Michael Vincent Alvarez' story should stand as a reminder:
Shining a laser at an aircraft is not only dangerous, it is a federal crime.
The 32-year-old from Fresno on Monday was sentenced to 18 months in prison for it, according to a release from the U.S. Attorney's office. Alvarez pleaded guilty to the charge in March and faced a sentence of up to five years and a fine of $250,000.
Alvarez was arrested last year for shining a laser beam at a Fresno Police Department helicopter. According to federal charges made at the time, he “thought it would be funny to point the laser at a helicopter” from the car he was driving. He hit the helicopter with the laser several times, temporarily blinding the pilot and disrupting an air support response call.
Officers on the ground were able to use the laser to locate Alvarez, who led them on a high speed chase that ended when he crashed into a center divider and ditched the car. The laser pointer was left behind.
This was no isolated incident. In 2017, the Federal Aviation Administration (FAA) reported 6,771 laser strikes on aircraft, or 18.55 per day. There were more than 170 strikes reported in the 34 counties in the eastern California alone, according to the attorney's office.

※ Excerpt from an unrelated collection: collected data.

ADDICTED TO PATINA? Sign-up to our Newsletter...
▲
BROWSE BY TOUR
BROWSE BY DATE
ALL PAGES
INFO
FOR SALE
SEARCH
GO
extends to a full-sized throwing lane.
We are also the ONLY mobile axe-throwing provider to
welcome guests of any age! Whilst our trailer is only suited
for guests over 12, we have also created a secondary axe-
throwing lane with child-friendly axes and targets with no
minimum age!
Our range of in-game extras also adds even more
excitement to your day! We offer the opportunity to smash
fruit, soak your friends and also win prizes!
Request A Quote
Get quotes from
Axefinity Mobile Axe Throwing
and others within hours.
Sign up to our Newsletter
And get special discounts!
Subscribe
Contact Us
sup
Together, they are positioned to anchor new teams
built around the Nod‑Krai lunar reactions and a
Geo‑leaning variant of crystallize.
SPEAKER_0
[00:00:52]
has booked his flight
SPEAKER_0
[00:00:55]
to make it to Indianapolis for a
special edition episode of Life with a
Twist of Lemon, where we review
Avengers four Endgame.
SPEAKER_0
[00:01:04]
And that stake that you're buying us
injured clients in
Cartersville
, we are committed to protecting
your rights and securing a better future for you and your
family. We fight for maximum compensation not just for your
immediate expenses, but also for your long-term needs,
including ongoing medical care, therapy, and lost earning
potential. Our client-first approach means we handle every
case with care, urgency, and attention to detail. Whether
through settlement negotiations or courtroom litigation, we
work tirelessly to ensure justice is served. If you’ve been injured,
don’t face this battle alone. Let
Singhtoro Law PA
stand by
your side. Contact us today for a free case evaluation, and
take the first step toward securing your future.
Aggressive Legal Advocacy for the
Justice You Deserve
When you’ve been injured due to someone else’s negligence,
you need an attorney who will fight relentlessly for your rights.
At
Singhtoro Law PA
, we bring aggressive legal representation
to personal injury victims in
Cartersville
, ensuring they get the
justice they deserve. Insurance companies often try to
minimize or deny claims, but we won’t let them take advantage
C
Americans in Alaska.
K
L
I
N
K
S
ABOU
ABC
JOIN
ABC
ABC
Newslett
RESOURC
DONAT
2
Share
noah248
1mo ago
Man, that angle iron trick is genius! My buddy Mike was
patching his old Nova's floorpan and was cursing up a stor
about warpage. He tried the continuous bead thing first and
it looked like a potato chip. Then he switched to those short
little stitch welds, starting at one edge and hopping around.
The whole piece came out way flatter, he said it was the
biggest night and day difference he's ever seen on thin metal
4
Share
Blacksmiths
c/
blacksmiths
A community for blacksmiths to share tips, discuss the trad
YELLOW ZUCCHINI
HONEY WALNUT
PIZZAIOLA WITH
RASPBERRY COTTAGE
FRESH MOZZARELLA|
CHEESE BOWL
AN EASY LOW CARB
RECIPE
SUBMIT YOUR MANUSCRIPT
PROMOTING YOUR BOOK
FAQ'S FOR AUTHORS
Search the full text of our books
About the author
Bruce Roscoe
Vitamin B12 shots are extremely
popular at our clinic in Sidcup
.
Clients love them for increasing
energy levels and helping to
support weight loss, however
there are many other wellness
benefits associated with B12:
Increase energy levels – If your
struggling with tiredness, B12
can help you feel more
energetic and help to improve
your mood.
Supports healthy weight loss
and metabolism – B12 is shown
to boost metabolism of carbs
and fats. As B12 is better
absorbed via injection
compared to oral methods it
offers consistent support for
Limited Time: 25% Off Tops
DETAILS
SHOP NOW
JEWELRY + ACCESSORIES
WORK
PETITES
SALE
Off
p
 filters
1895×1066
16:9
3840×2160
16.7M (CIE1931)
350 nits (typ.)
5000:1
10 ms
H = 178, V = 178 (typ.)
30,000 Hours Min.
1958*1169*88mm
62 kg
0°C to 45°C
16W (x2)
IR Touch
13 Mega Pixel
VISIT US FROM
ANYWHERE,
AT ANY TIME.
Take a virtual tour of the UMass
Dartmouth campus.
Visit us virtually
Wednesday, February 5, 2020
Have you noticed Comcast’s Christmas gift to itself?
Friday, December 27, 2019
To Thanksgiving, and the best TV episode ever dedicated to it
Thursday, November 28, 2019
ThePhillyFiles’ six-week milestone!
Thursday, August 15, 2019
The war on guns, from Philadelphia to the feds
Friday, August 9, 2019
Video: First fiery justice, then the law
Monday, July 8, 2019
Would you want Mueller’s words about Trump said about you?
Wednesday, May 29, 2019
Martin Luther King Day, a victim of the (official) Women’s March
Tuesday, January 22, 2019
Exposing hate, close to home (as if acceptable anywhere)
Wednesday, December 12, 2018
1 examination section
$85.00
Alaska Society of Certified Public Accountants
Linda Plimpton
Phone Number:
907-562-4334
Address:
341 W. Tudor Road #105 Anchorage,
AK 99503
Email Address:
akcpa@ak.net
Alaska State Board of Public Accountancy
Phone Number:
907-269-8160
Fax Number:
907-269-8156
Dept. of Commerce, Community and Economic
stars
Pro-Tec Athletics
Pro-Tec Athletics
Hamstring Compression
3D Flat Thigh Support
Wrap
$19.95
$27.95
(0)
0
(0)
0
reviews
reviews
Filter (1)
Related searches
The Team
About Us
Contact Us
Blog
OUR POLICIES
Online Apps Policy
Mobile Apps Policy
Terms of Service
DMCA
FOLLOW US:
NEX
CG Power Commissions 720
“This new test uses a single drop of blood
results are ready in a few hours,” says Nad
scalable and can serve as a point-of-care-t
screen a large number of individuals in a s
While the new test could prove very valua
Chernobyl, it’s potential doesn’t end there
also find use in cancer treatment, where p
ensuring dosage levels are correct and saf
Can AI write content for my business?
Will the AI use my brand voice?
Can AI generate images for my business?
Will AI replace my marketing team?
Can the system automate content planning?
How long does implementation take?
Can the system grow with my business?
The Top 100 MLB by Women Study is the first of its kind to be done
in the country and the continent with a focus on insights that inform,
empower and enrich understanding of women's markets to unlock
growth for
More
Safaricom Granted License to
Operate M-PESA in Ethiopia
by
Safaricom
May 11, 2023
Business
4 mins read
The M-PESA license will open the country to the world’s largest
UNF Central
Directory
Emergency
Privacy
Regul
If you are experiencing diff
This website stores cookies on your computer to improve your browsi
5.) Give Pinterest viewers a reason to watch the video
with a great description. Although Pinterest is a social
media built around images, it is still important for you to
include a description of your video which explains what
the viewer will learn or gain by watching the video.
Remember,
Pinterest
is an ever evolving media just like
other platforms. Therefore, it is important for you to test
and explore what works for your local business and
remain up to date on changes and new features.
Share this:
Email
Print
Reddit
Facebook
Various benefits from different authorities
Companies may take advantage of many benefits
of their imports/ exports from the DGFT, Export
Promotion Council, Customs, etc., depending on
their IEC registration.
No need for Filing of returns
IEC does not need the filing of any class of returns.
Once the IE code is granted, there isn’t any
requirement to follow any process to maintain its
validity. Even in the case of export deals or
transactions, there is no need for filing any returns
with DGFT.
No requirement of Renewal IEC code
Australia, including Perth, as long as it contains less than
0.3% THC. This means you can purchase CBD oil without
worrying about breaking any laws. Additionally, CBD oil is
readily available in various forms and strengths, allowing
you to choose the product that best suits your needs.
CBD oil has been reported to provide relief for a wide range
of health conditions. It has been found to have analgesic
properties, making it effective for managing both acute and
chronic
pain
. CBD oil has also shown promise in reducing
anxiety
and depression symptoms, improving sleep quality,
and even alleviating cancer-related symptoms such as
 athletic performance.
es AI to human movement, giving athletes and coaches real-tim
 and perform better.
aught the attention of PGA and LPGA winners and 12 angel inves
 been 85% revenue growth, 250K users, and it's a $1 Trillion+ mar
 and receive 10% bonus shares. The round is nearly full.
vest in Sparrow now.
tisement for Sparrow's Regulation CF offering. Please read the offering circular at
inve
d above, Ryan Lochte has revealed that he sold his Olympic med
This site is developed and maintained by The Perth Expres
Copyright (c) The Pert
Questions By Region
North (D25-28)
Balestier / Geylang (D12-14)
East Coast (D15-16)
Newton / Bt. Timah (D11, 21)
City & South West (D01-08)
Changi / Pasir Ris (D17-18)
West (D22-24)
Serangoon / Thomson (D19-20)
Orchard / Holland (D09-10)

This also wasn't the first time a helicopter has been struck in the area. Similar incidents have been reported by the Fresno Police Department, the California Highway Patrol and King’s County Sheriff's Office over the past four years.
Law enforcement helicopters are particularly vulnerable to lasers, given their low flight patterns and convex-shaped windows, which cause greater refraction and visual interference.